• _EXTRACTED TEXT_
----------------
I can strip about 10 computers an hour on average. 200 computers will probably take you about a solid week of work with a power drill.

Or you could just sell everything for $.20/lbs and net an easy $1,200 or so. If you put in the labor you can expect an equivalent return of about 5-6 times that. What's your labor worth?


----------



## philddreamer (Jun 2, 2010)

Gentlemen!

Thank you for sharing the info. I started with 12 pc's & now I'm buy'n scrap
gold & silver. My space is limited, so for now the scrap PM's is more the thing, but if pc's came my way, I would grab them. Some one said: "The mighty Amazon River started with single drops of rain". :lol: 

Have a good one!

philddreamer


----------



## Richard TJ (Jun 7, 2010)

Hi All,

Just to but in with my (as you put it on that side of the pond) 2 cents worth: Seperate out the hard drives and then strip them down for cash. Minus the board, top cover, platter, motor assembly you'll get 300 grams Alu per drive. You'll be able to shift these as clean cast aluminium. Metals market puts this at £850 per ton on the UK LMSE.


----------



## Chumbawamba (Jun 8, 2010)

My god, man, do you know how much screw turning would be required to generate a ton of aluminum from hard drive chasses?


----------



## gold4mike (Jun 9, 2010)

With hard drives - at the very least you should remove the circuit boards from them. I've been selling them for a premium over the motherboard price. It is indeed very time consuming to completely disassemble them.


----------



## glorycloud (Jun 9, 2010)

What are you averaging for the hdd boards? I always try and
see if the time to take off the boards is worth the difference
in the price for the board plus the seperate AL case vs. just
selling them intact.


----------



## gold4mike (Jun 9, 2010)

I got $4.00 per pound for them the last time.


----------
----------------
• _GOAL OF THE EXERCISE_
Decide whether each statement agrees with the forum thread about scrapping computers, and answer yes or no with the deciding words quoted from it. 1. Stripping 200 computers would take about a month. 2. A stripped hard drive yields about 300 grams of aluminum. 3. gold4mike sells hard drive circuit boards for less than the motherboard price.
----------------
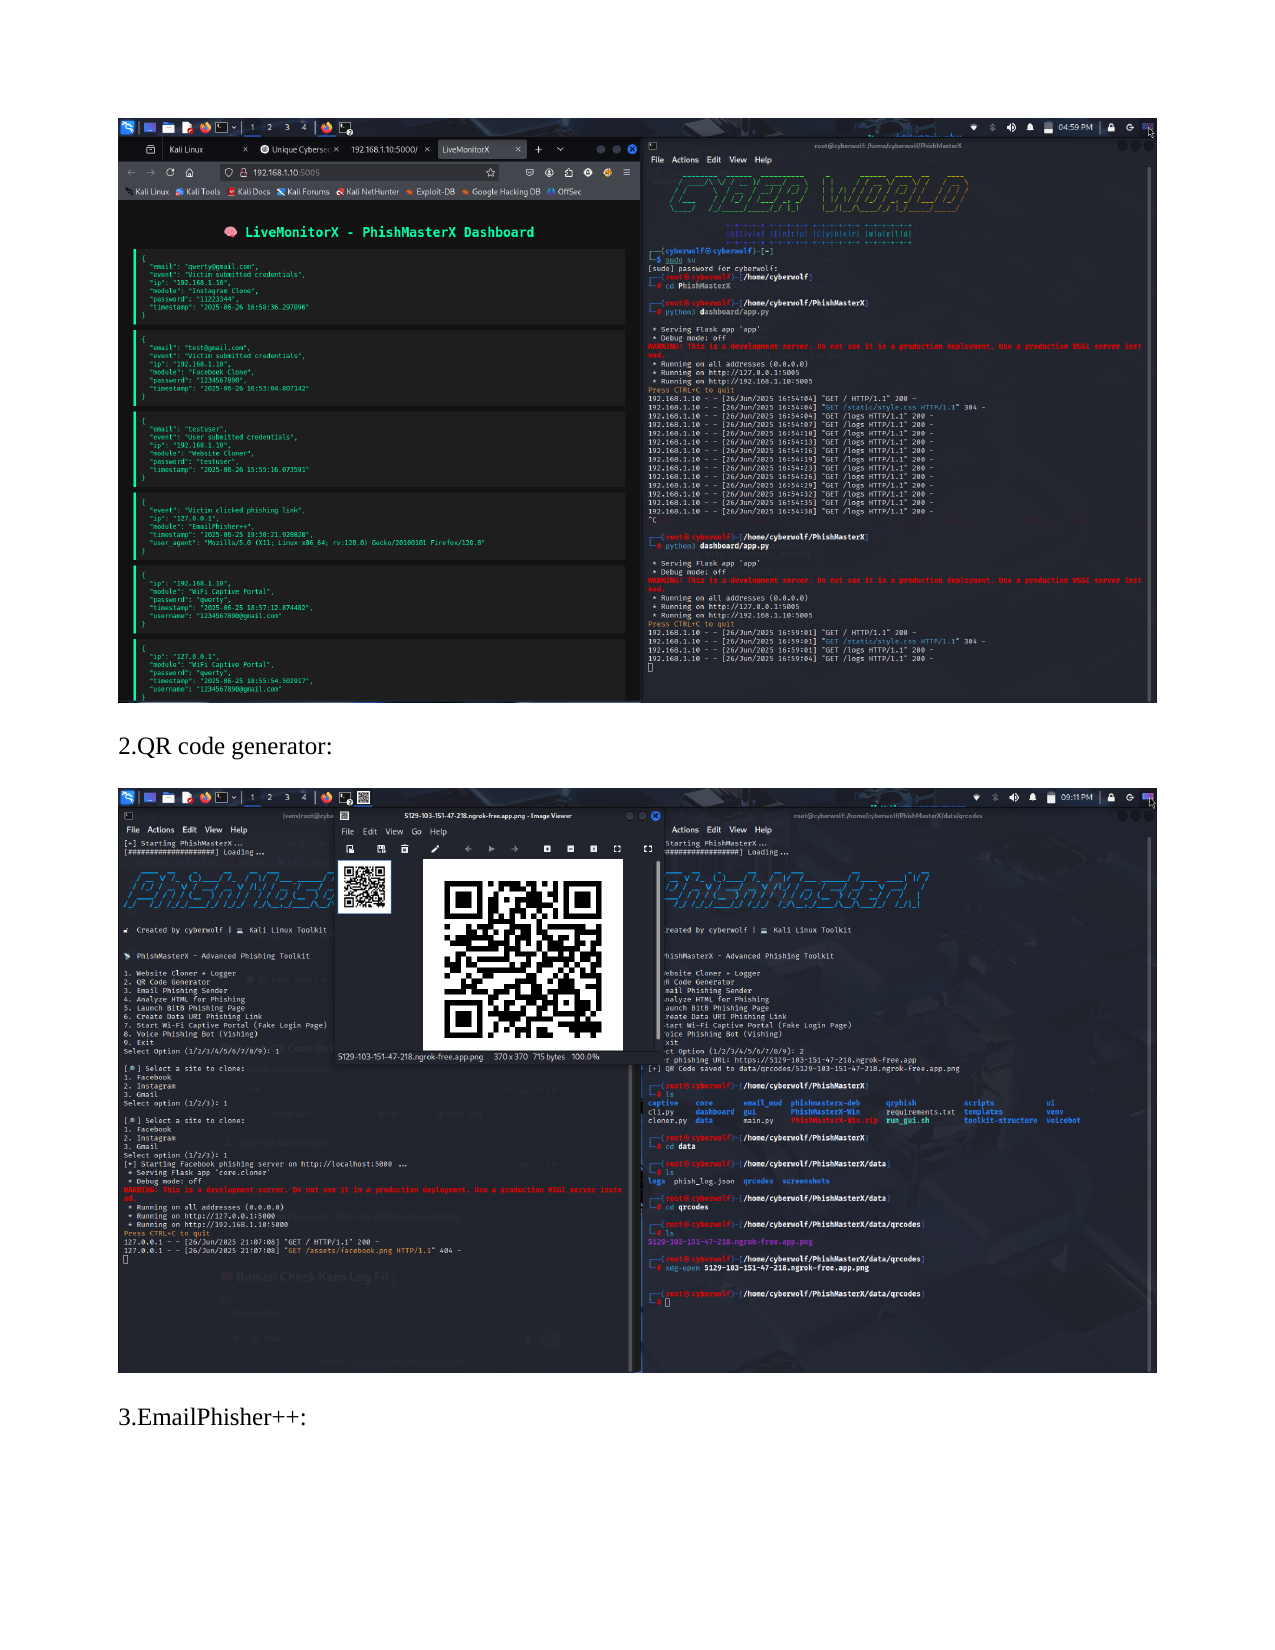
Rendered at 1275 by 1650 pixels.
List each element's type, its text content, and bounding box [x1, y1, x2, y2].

picture [118, 118, 1157, 703]
text 2.QR code generator: [118, 731, 1157, 760]
picture [118, 788, 1157, 1373]
text 3.EmailPhisher++: [118, 1402, 1157, 1430]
----------------
• _RESPONSE_
1. No: "200 computers will probably take you about a solid week of work with a power drill."
2. Yes: "you'll get 300 grams Alu per drive."
3. No: "I've been selling them for a premium over the motherboard price."